━━━━━ Entries provided ━━━━━
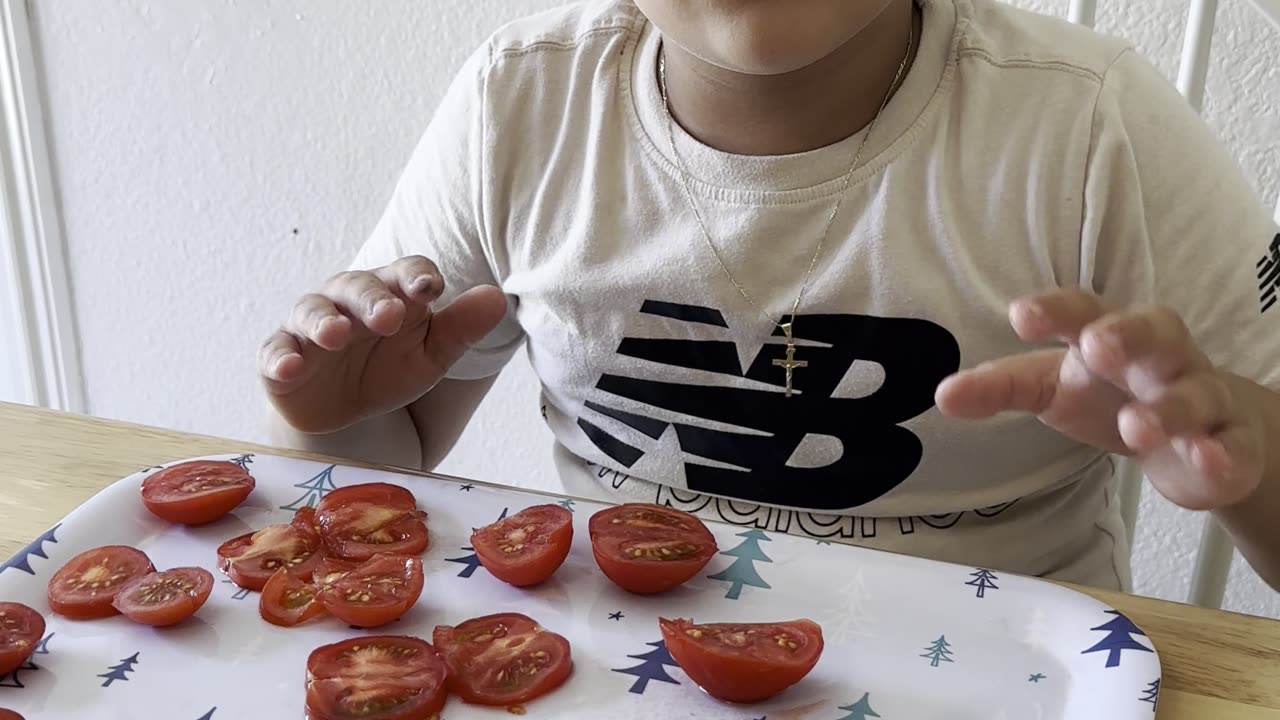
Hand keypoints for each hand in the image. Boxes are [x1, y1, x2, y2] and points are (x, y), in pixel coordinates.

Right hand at [259, 256, 506, 433]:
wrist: (347, 410)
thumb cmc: (392, 366)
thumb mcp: (433, 354)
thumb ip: (463, 328)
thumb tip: (498, 298)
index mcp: (391, 292)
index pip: (405, 273)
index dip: (416, 277)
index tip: (430, 287)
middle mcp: (347, 300)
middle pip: (357, 287)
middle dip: (372, 299)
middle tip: (389, 315)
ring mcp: (310, 327)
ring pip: (312, 313)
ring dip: (323, 321)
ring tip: (335, 335)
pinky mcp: (280, 357)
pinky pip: (275, 352)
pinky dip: (280, 357)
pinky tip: (289, 367)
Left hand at [936, 289, 1264, 510]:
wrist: (1194, 431)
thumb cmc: (1109, 394)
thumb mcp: (1049, 387)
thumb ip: (999, 388)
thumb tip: (943, 395)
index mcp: (1108, 332)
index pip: (1082, 309)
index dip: (1055, 310)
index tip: (1022, 315)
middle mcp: (1160, 354)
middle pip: (1153, 330)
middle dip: (1127, 334)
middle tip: (1097, 346)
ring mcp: (1201, 394)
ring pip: (1194, 392)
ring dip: (1167, 408)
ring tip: (1135, 427)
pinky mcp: (1230, 441)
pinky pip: (1231, 444)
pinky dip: (1220, 453)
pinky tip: (1204, 460)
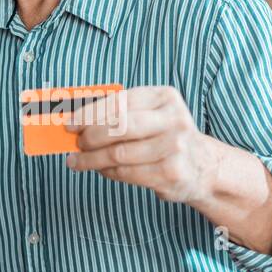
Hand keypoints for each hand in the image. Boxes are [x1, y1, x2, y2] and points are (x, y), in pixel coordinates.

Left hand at [66, 86, 218, 202]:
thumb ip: (120, 113)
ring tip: (78, 161)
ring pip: (119, 154)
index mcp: (165, 97)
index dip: (88, 113)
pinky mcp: (170, 174)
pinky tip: (100, 169)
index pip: (119, 102)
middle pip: (119, 127)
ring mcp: (174, 148)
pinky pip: (127, 173)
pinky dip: (107, 172)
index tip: (69, 123)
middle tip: (76, 143)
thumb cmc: (165, 136)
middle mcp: (173, 120)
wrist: (202, 166)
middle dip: (90, 136)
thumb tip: (76, 120)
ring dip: (92, 159)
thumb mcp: (151, 115)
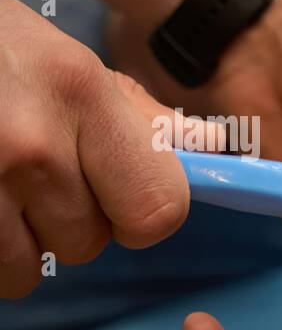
━━━━━
→ Exercise aim
Scan the material above. Copy each line where "pinky" occurs.

→ The answer
pinky mcp: (280, 357)
pinky pip: (275, 352)
pinky dip: (280, 357)
pinky tip: (289, 367)
pinky mcp: (1230, 441)
pinky pip: (1231, 444)
pinky dip: (1220, 453)
pinky tip: (1204, 460)
pinky mcp: (170, 174)
pinky tip: (100, 169)
pinky pip: (127, 173)
pinky dip: (107, 172)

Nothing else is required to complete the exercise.